Studies were carried out in mice and in human brain endothelial cells, the cells that form the blood-brain barrier. We had Zavesca specially made with a radioactive label incorporated into the molecule by GE Healthcare. The results clearly show that Zavesca does enter the brain but at a relatively slow rate. This rate is some two and a half times faster than sugar sucrose (the sugar we cook with) but compared to a drug like the alcohol in beer it is some one thousand times slower.
Zavesca is itself a sugar, first extracted from mulberry leaves by Chinese herbalists, but it\'s a specialised plant sugar which cannot be metabolised by mammals or humans. Our studies indicate that Zavesca does not use a sugar transporter to get into cells and movement across the cell membrane is largely by simple diffusion (dispersion). However the movement of Zavesca into cells is partly dependent on the sodium outside of the cell and thus it might have a very low affinity for the sodium-dependent glucose transporter (SGLT); a transporter which both carries the sugar glucose across cell membranes and is the sugar which is used to power our cells.
SGLT is mainly found in the intestine and the kidney but is present in all cells to a limited extent. We also discovered that the movement of Zavesca across the cell membrane is dependent on the acidity of the solution in which the cells are placed. At normal body acidity the movement of Zavesca across the cell membrane is fastest. Once inside the cells the environment is more acid and the Zavesca does not come out as quickly as it goes in. We were able to confirm with the human endothelial cells that the Zavesca enters the cells faster than it leaves until the concentrations inside and outside become equal. Inside the lysosome it is very acid and once inside this the Zavesca would be almost trapped. This observation suggests that cells exposed to Zavesca for long periods might eventually build up high concentrations of the drug. We also showed that Zavesca is not subject to any active transport out of the cell.
Given the chemical properties of Zavesca we would not have predicted that it would enter cells so slowly, so it remains an enigmatic drug. Other sugars related to Zavesca such as miglitol and isofagomine may have different properties in this respect and may be useful in the treatment of neuronopathic Gaucher disease, and should therefore be investigated.
Dr Begley has been invited to visit Actelion in November to deliver a full report on this research and it is hoped that this may lead to further support for this work.

____

→ **Using the information**:
A: Answer these questions from the passage on Zavesca:
(i) Which company made the Zavesca carrying a radioactive label?
(ii) Where in the body is SGLT mainly found?
(iii) Which company has invited Dr Begley to visit in November?
B: Copy everything in the Zavesca passage from "Given the chemical" down to "for this work.", substituting "puzzling" for "enigmatic".

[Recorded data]
____

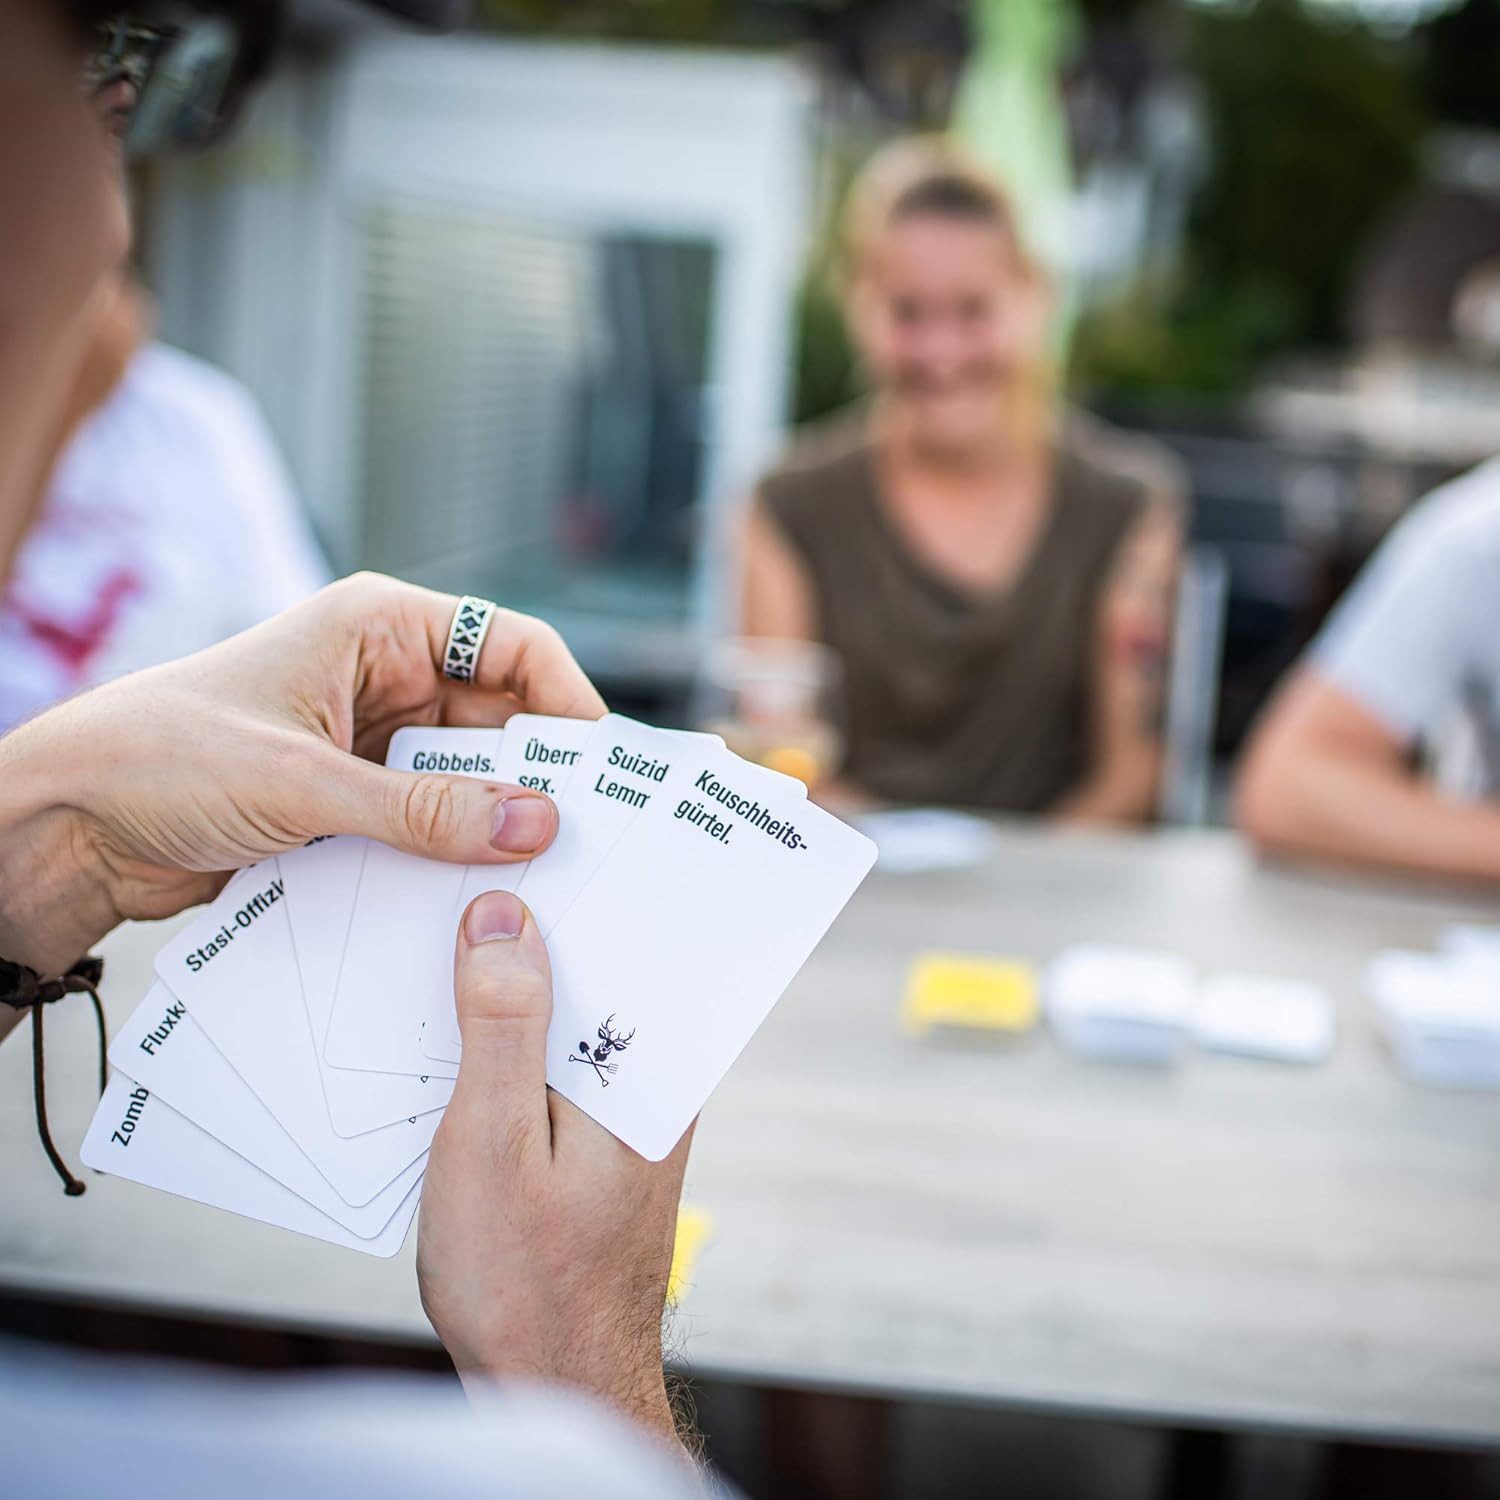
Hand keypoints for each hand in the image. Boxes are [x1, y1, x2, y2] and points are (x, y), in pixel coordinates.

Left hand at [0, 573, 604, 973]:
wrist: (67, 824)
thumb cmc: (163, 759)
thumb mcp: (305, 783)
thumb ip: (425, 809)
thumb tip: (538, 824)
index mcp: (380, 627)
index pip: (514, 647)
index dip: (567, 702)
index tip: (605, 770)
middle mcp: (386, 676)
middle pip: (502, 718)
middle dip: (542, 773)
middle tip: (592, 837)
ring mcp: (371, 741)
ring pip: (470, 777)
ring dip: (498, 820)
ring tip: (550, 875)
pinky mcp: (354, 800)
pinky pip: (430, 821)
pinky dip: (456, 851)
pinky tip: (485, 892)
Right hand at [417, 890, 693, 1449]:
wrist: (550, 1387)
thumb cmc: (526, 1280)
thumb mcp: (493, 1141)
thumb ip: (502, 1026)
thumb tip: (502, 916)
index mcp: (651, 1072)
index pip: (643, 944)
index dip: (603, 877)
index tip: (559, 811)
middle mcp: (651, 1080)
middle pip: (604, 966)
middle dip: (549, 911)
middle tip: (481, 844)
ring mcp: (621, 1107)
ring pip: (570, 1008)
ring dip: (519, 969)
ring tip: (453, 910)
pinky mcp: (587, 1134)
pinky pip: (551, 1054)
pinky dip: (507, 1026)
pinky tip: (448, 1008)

____

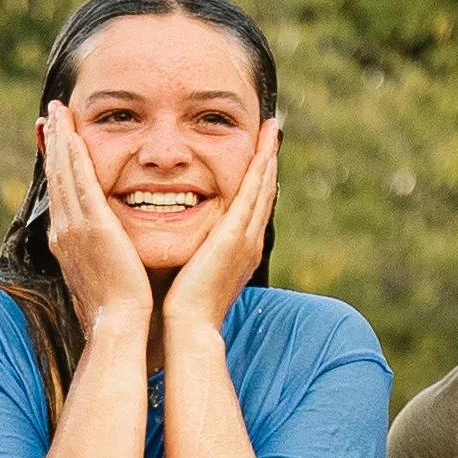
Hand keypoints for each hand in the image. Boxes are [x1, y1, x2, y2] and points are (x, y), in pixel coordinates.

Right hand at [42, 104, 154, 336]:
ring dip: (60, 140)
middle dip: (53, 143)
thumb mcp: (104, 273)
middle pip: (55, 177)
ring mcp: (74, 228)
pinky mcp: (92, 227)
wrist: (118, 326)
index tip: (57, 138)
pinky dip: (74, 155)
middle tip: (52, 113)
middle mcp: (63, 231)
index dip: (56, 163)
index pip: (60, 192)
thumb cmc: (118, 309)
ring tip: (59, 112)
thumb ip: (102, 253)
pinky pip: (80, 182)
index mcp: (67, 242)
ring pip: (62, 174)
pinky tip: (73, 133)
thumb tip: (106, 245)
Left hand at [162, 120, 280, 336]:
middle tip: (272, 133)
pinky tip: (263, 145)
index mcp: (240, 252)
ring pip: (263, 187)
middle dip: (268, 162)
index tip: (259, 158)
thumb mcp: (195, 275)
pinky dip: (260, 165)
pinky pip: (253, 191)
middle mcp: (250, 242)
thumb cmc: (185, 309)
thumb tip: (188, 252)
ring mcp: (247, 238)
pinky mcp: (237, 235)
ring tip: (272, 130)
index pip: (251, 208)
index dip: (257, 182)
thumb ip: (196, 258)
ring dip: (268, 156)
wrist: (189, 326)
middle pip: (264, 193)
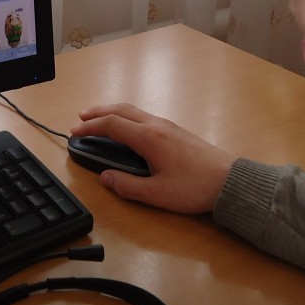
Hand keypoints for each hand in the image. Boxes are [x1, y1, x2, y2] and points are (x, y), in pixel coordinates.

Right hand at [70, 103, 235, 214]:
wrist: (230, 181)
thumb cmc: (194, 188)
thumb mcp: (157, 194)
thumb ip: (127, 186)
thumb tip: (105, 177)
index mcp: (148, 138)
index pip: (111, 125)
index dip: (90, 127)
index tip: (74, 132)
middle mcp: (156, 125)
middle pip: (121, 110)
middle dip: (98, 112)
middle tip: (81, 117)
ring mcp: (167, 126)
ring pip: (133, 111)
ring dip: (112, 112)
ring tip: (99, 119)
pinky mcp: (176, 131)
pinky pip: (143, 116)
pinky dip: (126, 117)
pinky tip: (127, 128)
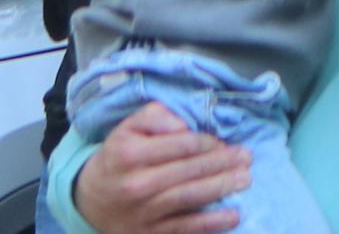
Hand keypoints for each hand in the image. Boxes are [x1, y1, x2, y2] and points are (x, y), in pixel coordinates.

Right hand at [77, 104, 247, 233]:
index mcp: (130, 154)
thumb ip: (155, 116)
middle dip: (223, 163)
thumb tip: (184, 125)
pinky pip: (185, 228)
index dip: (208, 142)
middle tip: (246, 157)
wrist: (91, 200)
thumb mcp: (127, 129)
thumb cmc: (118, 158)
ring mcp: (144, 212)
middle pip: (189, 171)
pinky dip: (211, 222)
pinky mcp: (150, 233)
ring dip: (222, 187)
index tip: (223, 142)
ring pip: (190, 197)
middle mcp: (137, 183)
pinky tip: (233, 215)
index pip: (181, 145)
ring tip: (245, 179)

____

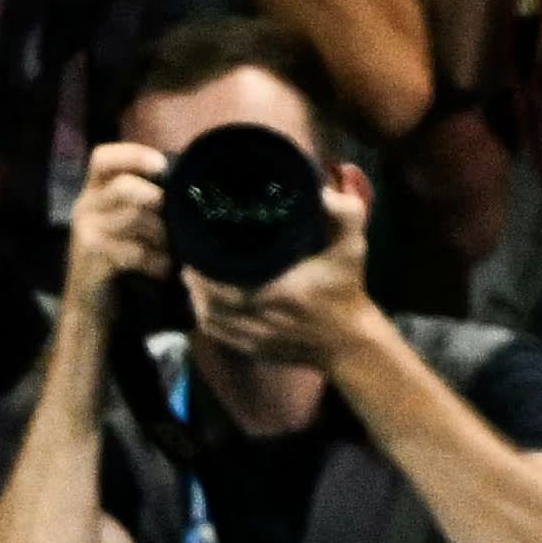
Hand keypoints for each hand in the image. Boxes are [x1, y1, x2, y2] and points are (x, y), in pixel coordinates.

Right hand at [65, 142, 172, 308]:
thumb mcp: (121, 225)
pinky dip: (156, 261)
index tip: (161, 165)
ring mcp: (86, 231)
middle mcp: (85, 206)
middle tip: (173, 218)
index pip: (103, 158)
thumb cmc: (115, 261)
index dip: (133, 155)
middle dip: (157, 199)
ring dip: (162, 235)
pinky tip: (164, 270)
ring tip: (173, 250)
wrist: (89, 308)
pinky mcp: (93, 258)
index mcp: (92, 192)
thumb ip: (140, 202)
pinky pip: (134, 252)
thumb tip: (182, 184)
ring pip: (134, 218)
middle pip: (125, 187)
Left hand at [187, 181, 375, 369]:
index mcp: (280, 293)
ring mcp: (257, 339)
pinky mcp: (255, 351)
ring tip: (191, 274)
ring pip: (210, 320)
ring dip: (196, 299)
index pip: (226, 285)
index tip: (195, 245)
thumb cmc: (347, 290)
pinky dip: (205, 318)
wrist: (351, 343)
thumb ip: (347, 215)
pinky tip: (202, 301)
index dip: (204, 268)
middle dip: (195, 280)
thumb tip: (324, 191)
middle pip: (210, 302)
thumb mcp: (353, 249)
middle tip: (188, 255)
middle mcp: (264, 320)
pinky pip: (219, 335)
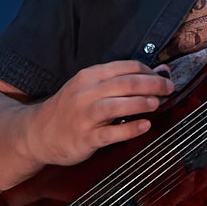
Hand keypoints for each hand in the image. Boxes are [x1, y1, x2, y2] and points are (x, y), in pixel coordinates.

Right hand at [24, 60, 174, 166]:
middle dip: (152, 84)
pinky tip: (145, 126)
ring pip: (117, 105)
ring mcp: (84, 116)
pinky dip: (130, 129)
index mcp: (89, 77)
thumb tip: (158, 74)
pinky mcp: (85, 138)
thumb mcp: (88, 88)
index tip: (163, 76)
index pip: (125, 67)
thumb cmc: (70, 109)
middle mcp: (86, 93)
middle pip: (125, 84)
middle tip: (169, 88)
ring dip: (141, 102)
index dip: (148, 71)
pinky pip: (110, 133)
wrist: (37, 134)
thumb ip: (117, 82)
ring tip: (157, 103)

____

→ **Results for the exercise**:
A:
(i) GE Healthcare
(ii) The intestine and the kidney
(iii) Actelion

B:
Given the chemical properties of Zavesca we would not have predicted that it would enter cells so slowly, so it remains an puzzling drug. Other sugars related to Zavesca such as miglitol and isofagomine may have different properties in this respect and may be useful in the treatment of neuronopathic Gaucher disease, and should therefore be investigated.
Dr Begley has been invited to visit Actelion in November to deliver a full report on this research and it is hoped that this may lead to further support for this work.